No more running into the UPS store to send something that has to get there in a hurry. No more friendly service at the Post Office where I always see someone I know, usually Hannah Hempstead, ex-wife of the genius visual impresario Mark Story. No more dashing into Vanderford’s for newspapers and books.
It is so sad that I won’t see the fine druggists and clerks at the Sandpoint Super Drug, not Laurie, who was the prettiest girl at Sandpoint High School when my best friends here, Tim and Penny Farmin, were in high school, not my teenage checkout girl, the charming and beguiling Angelica. No more chocolate cake from the Safeway.
Most of all, no more feeling that I am in the safest, sanest place on the planet. There was a Fall Fest at Schweitzer Mountain, the local ski resort. It was yesterday and today and there were T-shirts for sale saying, “Keep Sandpoint Weird.” (Bootlegged from Portland.) “That’s funny,” my wife said when she heard about it, “because Sandpoint is the least weird place in the world.”
I am going to miss the Dairy Depot and their great milkshakes and cool kids hanging around outside and inside, and the Bonner Mall Cinemas, which have the best popcorn on earth, and polite, cheery people to serve it.
What will I do without the Farmer’s Market and the tall blond girl who sold me the four most delicious cupcakes I have ever had?
But I’ll miss Walmart, too. It has down to earth, helpful clerks, no attitude at all, and customers who look as if they have worked hard that day.
Most of all, of course, I’ll miss Tim Farmin and his wife, Penny, who have become indispensable pals. Tim is amazingly good company. He is as competent a human as there has ever been, yet he never brags, never boasts, just fixes what’s broken, guides me across the lake, and then tells me, “Well done,” when I park the Cobalt as he has directed me to.
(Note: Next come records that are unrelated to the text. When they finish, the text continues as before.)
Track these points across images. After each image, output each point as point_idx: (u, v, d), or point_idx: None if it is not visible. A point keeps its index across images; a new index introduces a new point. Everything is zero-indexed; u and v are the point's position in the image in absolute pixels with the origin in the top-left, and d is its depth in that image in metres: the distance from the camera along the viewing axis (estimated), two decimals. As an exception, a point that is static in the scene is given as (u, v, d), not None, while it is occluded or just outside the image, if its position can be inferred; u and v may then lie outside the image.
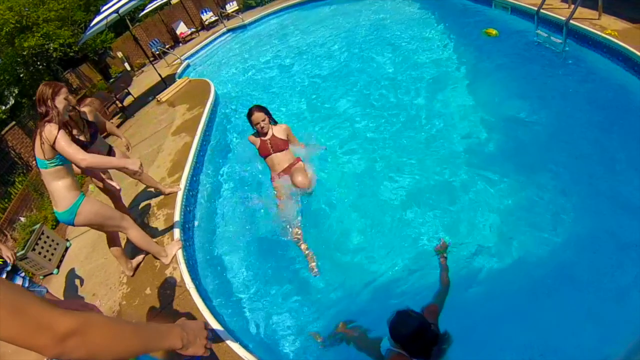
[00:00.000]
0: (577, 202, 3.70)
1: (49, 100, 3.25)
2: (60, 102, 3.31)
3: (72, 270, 4.95)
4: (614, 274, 3.08)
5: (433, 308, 2.75)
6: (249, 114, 4.48)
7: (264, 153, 4.56)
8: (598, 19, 5.48)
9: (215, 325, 3.29)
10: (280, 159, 4.52)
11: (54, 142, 3.11)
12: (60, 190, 3.32)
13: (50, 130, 3.12)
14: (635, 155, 3.80)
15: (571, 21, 5.37)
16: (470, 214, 4.00)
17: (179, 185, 5.16)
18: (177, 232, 4.44)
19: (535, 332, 2.91)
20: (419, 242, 3.86)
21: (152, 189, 5.35)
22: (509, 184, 4.15)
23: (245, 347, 3.06)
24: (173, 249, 4.14)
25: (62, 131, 3.16)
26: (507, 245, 3.60)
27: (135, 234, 3.80)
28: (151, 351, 1.21)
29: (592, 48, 5.27)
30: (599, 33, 5.12)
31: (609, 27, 5.21)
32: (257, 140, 4.58)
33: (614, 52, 4.88)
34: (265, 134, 4.51)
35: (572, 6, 5.61)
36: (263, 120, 4.40)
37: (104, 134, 4.85)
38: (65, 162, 3.28)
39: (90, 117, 4.19)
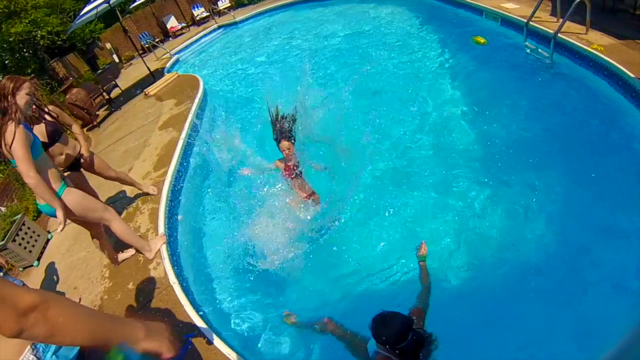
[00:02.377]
0: (560, 206, 3.82)
1: (9, 96, 3.06)
2: (21, 97, 3.14)
3: (52, 263, 4.86)
4: (599, 275, 3.18)
5: (417, 311, 2.78)
6: (278, 141, 4.46)
7: (289, 176, 4.58)
8: (585, 33, 5.62)
9: (198, 321, 3.28)
10: (303, 184, 4.57)
11: (11, 147, 2.96)
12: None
13: (10, 131, 2.96)
14: (615, 166, 3.90)
15: (559, 34, 5.49)
16: (455, 218, 4.08)
17: (155, 188, 5.10)
18: (161, 227, 4.41)
19: (523, 333, 2.98)
20: (403, 245, 3.91)
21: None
22: (493, 187, 4.24)
23: (228, 344, 3.06)
24: (157, 243, 4.12)
25: (20, 136, 2.96)
26: (494, 249, 3.68)
27: (118, 226, 3.75)
28: (112, 339, 1.20)
29: (579, 62, 5.39)
30: (585, 47, 5.25)
31: (595, 42, 5.34)
32: (282, 165, 4.58)
33: (599, 66, 5.00)
34: (290, 160, 4.52)
35: (561, 20, 5.76)
36: (288, 149, 4.40)
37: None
38: (38, 155, 3.17)
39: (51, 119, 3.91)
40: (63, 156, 3.98)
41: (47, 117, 3.81)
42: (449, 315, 3.04)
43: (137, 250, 4.12)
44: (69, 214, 3.40)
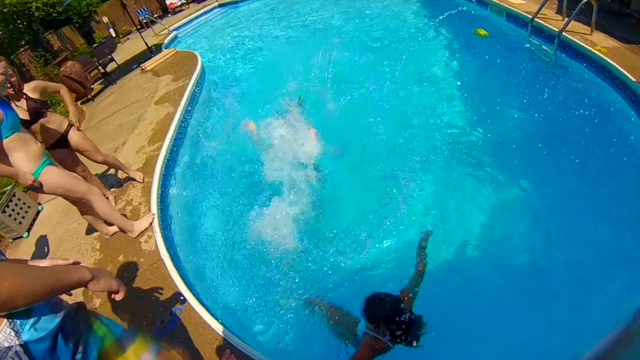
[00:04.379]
0: (557, 208, 3.77)
1: None
2: None
3: (43, 235, 4.80)
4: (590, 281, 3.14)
5: (404, 292, 2.74)
6: None
7: None
8: (590, 34, 5.53)
9: (187, 295, 3.24)
10: None
11: None
12: (19, 161, 3.17)
13: None
14: (613, 168, 3.86)
15: (563, 33, 5.42)
16: (455, 211, 4.05)
17: (141, 175, 4.93)
18: (154, 201, 4.35)
19: (514, 327, 2.96)
20: (403, 231, 3.88)
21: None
22: (490, 183, 4.21)
23: (218, 319, 3.03)
24: (143, 224, 4.03)
25: None
26: (491, 243, 3.66)
27: (102, 206, 3.68)
28: (63, 287, 1.27)
29: (581, 62, 5.31)
30: (589, 48, 5.16)
31: (599, 44, 5.26)
32: None
33: (602, 68, 4.93)
34: None
35: (566, 19, 5.71)
36: None
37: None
38: (17, 129, 3.11)
39: (34, 95, 3.81)
40: (47, 133, 3.88)
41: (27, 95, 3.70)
42: (443, 307, 3.00)
43: (121, 230, 4.04)
44: (49, 192, 3.38)
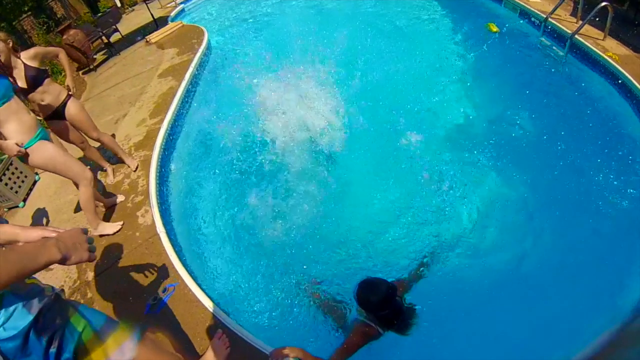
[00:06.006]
0: (551, 206, 3.75)
1: None
2: None
3: (39, 205, 4.76)
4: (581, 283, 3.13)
5: (400, 283, 2.74)
6: None
7: None
8: (602, 39, 5.46)
9: (182, 272, 3.24)
10: None
11: None
12: (11, 133, 3.10)
13: None
14: (615, 173, 3.83)
15: (576, 36, 5.34)
16: (454, 210, 4.00)
17: (135, 163, 4.69)
18: (152, 175, 4.31)
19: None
20: (404, 231, 3.84)
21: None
22: (488, 180, 4.20)
23: (211, 297, 3.03)
24: (108, 229, 3.84)
25: None
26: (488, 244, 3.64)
27: (85, 193, 3.52)
28: (32, 269, 1.21)
29: (591, 66, 5.25)
30: (600, 53, 5.10)
31: (611, 50, 5.20)
32: None
33: (611, 75, 4.88)
34: None
35: (580, 21, 5.63)
36: None
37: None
38: (8, 99, 3.03)
39: (34, 63, 3.65)
40: (44, 103, 3.79)
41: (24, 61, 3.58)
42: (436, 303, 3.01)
43: (89, 224, 3.80)
44: (39, 167, 3.32)
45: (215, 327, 2.79)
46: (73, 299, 3.30)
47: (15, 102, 3.10)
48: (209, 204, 4.27)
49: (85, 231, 1.45)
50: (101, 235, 3.80)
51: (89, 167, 3.71)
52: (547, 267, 3.32)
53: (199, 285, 3.13)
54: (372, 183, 4.27)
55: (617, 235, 3.36)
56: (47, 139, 3.33)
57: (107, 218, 4.10)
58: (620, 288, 3.00)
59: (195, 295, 3.06)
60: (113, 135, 5.32)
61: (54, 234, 1.52)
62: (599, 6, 5.01)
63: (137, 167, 4.65)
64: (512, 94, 5.27)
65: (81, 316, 1.50)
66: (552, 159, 4.17)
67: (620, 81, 4.72)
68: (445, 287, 3.21)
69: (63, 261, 1.30)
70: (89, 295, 3.31)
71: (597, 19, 5.30)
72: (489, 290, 3.22)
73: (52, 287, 1.52)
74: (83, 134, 4.28)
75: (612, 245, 3.30)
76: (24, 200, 4.96)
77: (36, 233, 1.58)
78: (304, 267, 3.51)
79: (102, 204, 4.16)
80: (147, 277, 3.31)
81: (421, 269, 3.08)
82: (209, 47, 7.89)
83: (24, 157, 3.19)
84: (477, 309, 3.03)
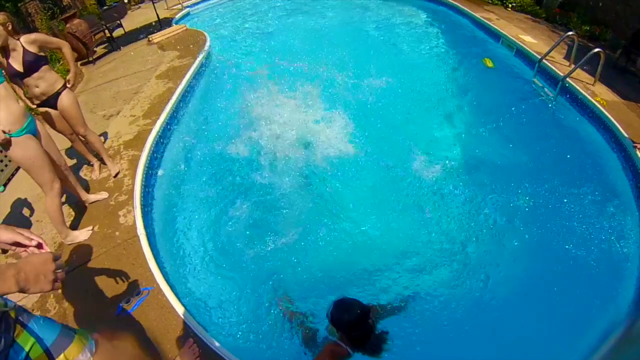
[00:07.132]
0: (535, 243, 3.81)
1: None
2: None
3: (20, 191, 4.67)
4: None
5: (373, 307, 2.75)
6: None
7: None
8: (593, 84, 5.66)
9: (158, 277, 3.20)
10: None
11: None
12: None
13: None
14: (592, 214, 3.94)
15: (568, 79, 5.53)
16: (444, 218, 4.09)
17: (118, 168, 4.59)
18: (139, 175, 4.29)
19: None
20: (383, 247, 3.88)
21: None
22: (471, 200, 4.27)
23: (184, 305, 3.00)
24: (79, 236, 3.75)
25: None
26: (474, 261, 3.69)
27: (50, 204, 3.41)
28: None
29: (580, 110, 5.42)
30: (589, 98, 5.27)
31: (600, 95, 5.38)
32: None
33: (598, 119, 5.05)
34: None
35: (572, 65, 5.85)
36: None
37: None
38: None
39: (32, 49, 3.57)
40: (38, 89, 3.77)
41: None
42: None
43: (58, 234, 3.74)
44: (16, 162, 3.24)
45: (186, 336, 2.76)
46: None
47: (4, 88, 3.00)
48: (193, 211, 4.24)
49: (56, 258, 1.35)
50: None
51: (70, 166, 3.66)
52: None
53: (174, 292, 3.10)
54: (359, 207, 4.29)
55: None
56: (35, 132, 3.23)
57: (87, 211, 4.06)
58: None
59: (169, 302, 3.03)
60: (103, 135, 5.30)
61: (26, 242, 1.46)
62: (592, 52, 5.22)
63: (117, 174, 4.53)
64: (501, 129, 5.37)
65: (29, 334, 1.40)
66: (534, 193, 4.26)
67: (606, 126, 4.88)
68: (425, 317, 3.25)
69: (22, 291, 1.23)
70: (59, 292, 3.23)
71: (588, 64, 5.50)
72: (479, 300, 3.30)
73: (6, 302, 1.39)
74: (71, 127, 4.22)
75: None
76: (5, 185, 4.86)
77: (7, 235, 1.48)
78: (280, 280, 3.51)
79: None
80: (122, 278, 3.26)
81: (396, 310, 3.10)
82: (209, 54, 7.93)
83: (5, 145, 3.09)
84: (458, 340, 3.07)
And lovely Penny, who tends her garden and gets to work about the time I go to sleep.
I’ll miss Scott and Bill and all of the other nice people who run the Seasons, and I’ll miss the Hertz people in Spokane and the Alaska people at the commuter area at GEG. I’ll even miss the TSA folks.
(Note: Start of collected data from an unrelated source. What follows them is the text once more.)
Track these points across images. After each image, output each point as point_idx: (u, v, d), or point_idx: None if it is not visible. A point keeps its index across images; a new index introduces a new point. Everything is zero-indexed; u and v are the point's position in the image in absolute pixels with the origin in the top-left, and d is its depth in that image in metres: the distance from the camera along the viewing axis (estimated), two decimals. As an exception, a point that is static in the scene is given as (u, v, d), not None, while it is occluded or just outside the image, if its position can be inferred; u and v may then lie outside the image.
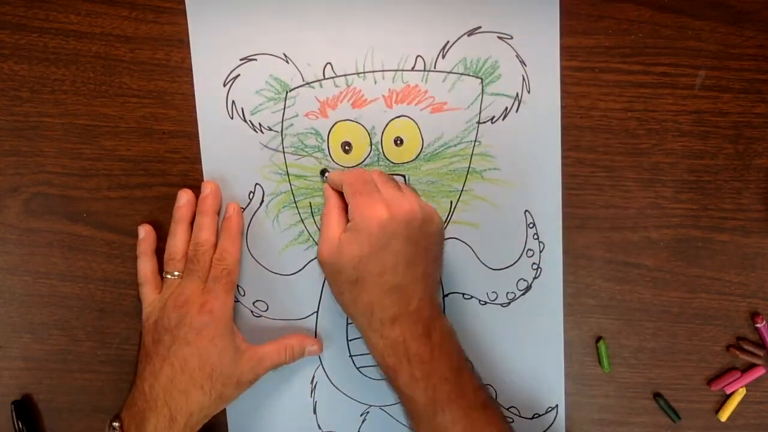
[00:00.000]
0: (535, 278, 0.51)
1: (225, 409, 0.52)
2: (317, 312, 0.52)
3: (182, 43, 0.48)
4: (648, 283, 0.52)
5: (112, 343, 0.52)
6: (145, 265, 0.50)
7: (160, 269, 0.50)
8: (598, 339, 0.52)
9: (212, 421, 0.51)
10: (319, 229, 0.50)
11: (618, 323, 0.52)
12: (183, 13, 0.48)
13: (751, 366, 0.53)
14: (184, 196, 0.49)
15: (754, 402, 0.53)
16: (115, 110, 0.49)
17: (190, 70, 0.48)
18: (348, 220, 0.45)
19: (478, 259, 0.51)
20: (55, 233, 0.51)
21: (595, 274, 0.52)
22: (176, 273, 0.48)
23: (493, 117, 0.49)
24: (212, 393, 0.46)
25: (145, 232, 0.50)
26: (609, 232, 0.51)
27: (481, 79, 0.49)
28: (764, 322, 0.52)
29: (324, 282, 0.51)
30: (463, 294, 0.51)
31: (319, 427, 0.53)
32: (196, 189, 0.49)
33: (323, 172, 0.49)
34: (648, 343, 0.53)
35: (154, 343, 0.46)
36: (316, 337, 0.52)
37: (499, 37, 0.48)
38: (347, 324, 0.52)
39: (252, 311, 0.51)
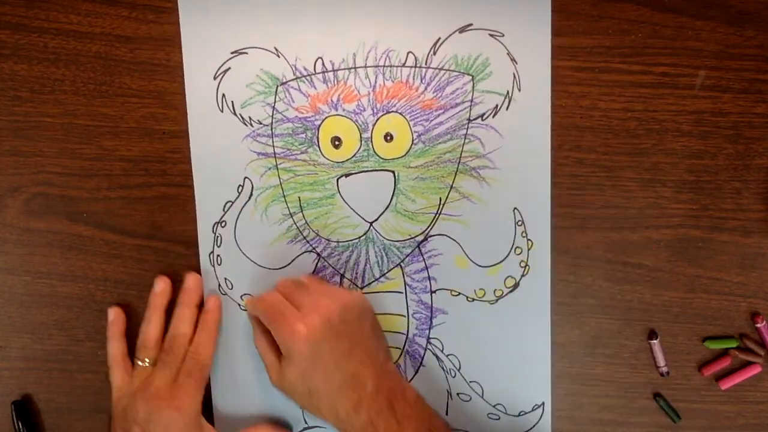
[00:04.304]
0: (523, 276, 0.51)
1: (210, 401, 0.52)
2: None
3: (183, 43, 0.48)
4: (648, 283, 0.52)
5: (112, 343, 0.52)
6: (115, 349, 0.50)
7: (129, 351, 0.50)
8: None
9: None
10: (308, 224, 0.50)
11: (618, 323, 0.52)
12: (183, 13, 0.48)
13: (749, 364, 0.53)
14: (161, 284, 0.50)
15: (754, 402, 0.53)
16: (115, 110, 0.49)
17: (190, 69, 0.49)
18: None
19: (467, 255, 0.51)
20: (55, 233, 0.51)
21: (595, 274, 0.52)
22: (147, 361, 0.49)
23: (484, 114, 0.49)
24: None
25: (114, 315, 0.50)
26: (609, 232, 0.51)
27: (472, 76, 0.49)
28: (764, 322, 0.52)
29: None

But summer’s over and I have to go back to school. “I want to thank you (Sandpoint), for giving me, the most wonderful summer of my life....” This is a paraphrase of a fifties song. Actually, some very romantic summers I had when I was young are in the running. But this has been a great summer, spent inches and feet away from my big wifey the whole time. I have missed Julie Goodgirl terribly and maybe some day we will take her up here and never return. But for now, back to L.A.
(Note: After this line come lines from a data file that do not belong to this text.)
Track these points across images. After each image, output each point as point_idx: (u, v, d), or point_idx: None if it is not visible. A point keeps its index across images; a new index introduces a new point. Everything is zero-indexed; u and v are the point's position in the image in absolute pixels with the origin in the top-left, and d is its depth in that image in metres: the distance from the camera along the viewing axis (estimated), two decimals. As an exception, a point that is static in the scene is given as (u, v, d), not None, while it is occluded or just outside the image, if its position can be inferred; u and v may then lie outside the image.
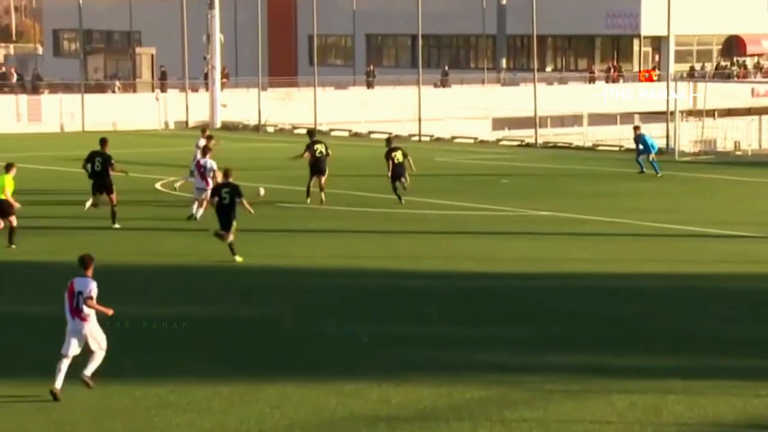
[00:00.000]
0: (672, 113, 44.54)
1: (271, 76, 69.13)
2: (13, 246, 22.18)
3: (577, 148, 47.36)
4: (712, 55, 74.69)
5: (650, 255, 22.42)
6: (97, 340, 13.15)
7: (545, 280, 20.15)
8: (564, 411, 12.84)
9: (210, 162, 25.61)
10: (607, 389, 13.53)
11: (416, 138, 50.68)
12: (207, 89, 57.46)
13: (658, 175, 35.03)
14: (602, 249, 23.16)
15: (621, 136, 50.68)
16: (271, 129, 54.75)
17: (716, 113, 57.87)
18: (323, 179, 28.50)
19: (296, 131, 53.25)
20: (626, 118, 52.10)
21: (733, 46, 74.38)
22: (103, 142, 24.96)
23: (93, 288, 13.00)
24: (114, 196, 24.58)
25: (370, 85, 66.59)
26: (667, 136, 45.36)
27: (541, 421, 12.43)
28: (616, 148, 47.19)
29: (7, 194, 22.34)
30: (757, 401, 13.13)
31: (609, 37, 73.95)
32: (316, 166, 28.58)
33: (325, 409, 12.85)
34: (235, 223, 21.02)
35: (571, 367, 14.52)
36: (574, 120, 54.23)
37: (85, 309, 12.97)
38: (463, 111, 54.88)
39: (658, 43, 70.73)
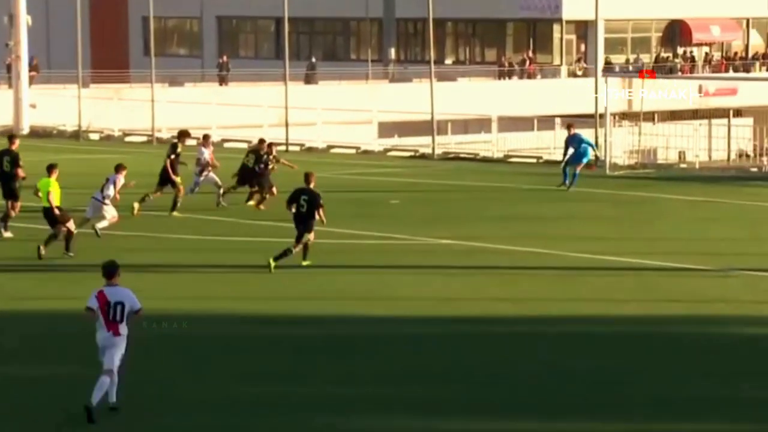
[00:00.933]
0: (601, 117, 45.31)
1: (95, 70, 68.45)
2: (71, 254, 24.99)
3: (485, 159, 47.85)
4: (650, 45, 76.29)
5: (581, 294, 22.75)
6: (116, 360, 15.00)
7: (452, 325, 20.28)
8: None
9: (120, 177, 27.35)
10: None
11: (283, 147, 50.62)
12: (10, 85, 56.57)
13: (568, 188, 36.10)
14: (522, 287, 23.45)
15: (539, 144, 51.46)
16: (95, 136, 54.13)
17: (656, 116, 59.04)
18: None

However, first, I have to go to Bonners Ferry, about 30 miles north of here, to speak at the high school.
I am going to tell them a few very basic things: your two goals in life should be inner peace and material security and the two usually go together.
I am not giving that speech until Wednesday though, so maybe I’ll just say, 1.) Education is key; 2.) Personality is even more key; 3.) Hard work resolves almost every problem; 4.) Forget alcohol and drugs for all time; 5.) Look sharp; 6.) Connections are everything; 7.) Don’t ever get angry at anyone in your circle of friends -- walk away, but don’t get angry.
I’ll tell you more tomorrow.
For now, I’ll leave you with a photo of the sunset tonight at Ivano’s del Lago in Hope. This place, this Bonner County, this Sandpoint, is home. I guess anywhere wifey is can be home, but this is double plus secret home. Far, far, far from Barack Obama's Amerika.